**GOAL OF THE EXERCISE:**
Search the records below for the word "object". Pull out each line that has it.

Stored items
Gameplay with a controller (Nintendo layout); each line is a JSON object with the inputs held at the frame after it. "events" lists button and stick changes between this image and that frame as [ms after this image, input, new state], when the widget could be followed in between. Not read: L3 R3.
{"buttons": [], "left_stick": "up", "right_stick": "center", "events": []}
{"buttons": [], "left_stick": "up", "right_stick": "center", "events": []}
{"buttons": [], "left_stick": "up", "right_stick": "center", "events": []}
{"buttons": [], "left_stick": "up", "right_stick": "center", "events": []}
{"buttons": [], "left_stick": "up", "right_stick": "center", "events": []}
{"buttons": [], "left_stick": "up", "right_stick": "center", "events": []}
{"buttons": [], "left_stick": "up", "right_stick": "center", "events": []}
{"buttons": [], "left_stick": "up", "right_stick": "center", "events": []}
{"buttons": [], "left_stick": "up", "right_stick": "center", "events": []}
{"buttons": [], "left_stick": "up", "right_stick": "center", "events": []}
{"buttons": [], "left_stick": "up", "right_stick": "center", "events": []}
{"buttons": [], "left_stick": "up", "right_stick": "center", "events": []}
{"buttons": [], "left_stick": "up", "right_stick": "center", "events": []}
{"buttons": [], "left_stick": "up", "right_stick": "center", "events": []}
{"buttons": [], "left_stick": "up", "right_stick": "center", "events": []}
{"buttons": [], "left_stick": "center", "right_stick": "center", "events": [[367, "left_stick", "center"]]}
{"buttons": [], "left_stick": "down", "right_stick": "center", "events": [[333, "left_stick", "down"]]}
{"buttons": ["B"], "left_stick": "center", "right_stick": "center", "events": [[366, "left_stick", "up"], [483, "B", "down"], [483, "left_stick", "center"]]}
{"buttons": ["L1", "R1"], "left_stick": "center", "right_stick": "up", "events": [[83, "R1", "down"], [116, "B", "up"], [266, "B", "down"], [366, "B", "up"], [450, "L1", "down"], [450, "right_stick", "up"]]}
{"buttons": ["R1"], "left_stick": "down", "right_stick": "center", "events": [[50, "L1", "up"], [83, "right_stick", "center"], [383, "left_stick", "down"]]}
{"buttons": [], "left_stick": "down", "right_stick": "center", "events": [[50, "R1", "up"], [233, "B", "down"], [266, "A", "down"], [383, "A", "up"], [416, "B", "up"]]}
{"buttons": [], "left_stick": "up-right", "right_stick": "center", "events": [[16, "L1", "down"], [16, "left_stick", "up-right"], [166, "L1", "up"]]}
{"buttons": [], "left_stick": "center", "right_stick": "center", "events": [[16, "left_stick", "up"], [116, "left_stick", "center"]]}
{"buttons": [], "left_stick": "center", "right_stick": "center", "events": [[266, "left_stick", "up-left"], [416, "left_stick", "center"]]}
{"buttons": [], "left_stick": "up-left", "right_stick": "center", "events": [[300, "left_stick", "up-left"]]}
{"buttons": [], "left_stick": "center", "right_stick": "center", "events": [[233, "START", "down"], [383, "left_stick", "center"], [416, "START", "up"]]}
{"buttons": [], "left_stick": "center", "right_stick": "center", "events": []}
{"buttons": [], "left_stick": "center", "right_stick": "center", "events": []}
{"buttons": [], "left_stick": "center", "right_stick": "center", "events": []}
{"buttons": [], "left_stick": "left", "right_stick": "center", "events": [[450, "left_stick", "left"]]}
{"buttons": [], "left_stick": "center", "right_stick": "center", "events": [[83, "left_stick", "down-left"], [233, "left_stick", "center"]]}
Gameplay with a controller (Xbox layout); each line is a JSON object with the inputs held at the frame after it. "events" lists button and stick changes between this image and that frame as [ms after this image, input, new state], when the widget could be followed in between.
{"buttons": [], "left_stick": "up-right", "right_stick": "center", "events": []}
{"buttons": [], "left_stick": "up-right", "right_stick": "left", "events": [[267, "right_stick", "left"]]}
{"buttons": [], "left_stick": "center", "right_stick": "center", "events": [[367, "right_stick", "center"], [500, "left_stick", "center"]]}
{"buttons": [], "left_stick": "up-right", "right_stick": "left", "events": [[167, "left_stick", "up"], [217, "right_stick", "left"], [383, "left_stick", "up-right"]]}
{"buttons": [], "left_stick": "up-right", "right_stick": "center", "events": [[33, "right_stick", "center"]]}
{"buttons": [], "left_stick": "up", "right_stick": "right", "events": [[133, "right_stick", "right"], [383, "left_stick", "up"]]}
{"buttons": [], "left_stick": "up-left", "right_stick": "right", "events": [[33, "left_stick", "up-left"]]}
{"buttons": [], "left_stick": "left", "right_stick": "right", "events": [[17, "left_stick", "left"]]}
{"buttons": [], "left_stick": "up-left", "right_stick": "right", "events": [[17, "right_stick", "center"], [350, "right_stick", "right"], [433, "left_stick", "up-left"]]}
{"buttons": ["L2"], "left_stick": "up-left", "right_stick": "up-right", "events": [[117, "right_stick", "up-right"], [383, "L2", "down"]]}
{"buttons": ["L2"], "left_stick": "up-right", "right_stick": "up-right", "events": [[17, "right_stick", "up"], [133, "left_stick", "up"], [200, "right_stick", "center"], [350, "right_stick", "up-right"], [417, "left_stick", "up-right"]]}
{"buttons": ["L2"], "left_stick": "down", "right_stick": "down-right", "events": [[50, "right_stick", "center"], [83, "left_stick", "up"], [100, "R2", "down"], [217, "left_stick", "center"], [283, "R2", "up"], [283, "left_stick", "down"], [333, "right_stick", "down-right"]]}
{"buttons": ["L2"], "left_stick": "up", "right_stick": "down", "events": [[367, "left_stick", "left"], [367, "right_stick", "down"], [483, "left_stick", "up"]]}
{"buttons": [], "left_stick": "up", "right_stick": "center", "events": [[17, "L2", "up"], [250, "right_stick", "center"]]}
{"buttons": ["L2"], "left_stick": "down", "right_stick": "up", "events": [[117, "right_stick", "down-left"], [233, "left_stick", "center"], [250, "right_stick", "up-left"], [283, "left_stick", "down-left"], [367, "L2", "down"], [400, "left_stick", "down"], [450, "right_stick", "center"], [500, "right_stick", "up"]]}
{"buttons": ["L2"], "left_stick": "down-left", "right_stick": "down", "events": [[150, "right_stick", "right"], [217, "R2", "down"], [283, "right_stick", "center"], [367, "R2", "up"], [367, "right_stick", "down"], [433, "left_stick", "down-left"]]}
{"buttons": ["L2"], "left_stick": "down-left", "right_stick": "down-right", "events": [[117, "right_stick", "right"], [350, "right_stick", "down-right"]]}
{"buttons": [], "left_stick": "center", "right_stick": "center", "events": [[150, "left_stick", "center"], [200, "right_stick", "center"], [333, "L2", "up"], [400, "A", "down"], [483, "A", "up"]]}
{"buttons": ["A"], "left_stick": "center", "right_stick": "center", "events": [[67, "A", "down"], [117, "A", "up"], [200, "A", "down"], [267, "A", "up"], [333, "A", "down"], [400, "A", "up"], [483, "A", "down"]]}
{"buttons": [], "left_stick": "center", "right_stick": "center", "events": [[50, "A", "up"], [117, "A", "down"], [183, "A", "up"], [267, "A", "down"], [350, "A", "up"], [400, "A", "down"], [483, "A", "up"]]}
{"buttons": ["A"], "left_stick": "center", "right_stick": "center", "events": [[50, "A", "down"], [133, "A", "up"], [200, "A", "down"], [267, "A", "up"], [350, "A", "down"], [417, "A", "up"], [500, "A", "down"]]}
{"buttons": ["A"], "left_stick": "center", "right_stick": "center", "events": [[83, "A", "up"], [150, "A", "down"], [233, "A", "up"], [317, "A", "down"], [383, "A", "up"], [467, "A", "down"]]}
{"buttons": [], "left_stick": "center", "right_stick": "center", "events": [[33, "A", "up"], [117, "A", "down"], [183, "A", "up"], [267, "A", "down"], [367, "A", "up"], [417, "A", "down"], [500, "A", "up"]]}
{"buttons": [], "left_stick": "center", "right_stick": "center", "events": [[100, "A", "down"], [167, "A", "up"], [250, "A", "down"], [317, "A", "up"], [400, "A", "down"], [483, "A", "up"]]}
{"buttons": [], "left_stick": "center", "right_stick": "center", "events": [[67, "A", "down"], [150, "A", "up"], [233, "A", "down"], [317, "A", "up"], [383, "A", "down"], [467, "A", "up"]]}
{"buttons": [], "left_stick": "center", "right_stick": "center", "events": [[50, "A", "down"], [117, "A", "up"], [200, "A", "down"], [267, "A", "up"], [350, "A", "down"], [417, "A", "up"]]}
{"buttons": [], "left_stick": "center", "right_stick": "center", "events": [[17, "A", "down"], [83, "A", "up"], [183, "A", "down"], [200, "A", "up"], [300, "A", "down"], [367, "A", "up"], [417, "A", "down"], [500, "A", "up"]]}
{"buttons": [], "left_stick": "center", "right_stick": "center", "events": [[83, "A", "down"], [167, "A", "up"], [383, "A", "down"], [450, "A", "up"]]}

**TASK ANSWER:**
Gameplay with a controller (Nintendo layout); each line is a JSON object with the inputs held at the frame after it. "events" lists button and stick changes between this image and that frame as [ms after this image, input, new state], when the widget could be followed in between. Not read: L3 R3.
Gameplay with a controller (Xbox layout); each line is a JSON object with the inputs held at the frame after it. "events" lists button and stick changes between this image and that frame as [ms after this image, input, new state], when the widget could be followed in between.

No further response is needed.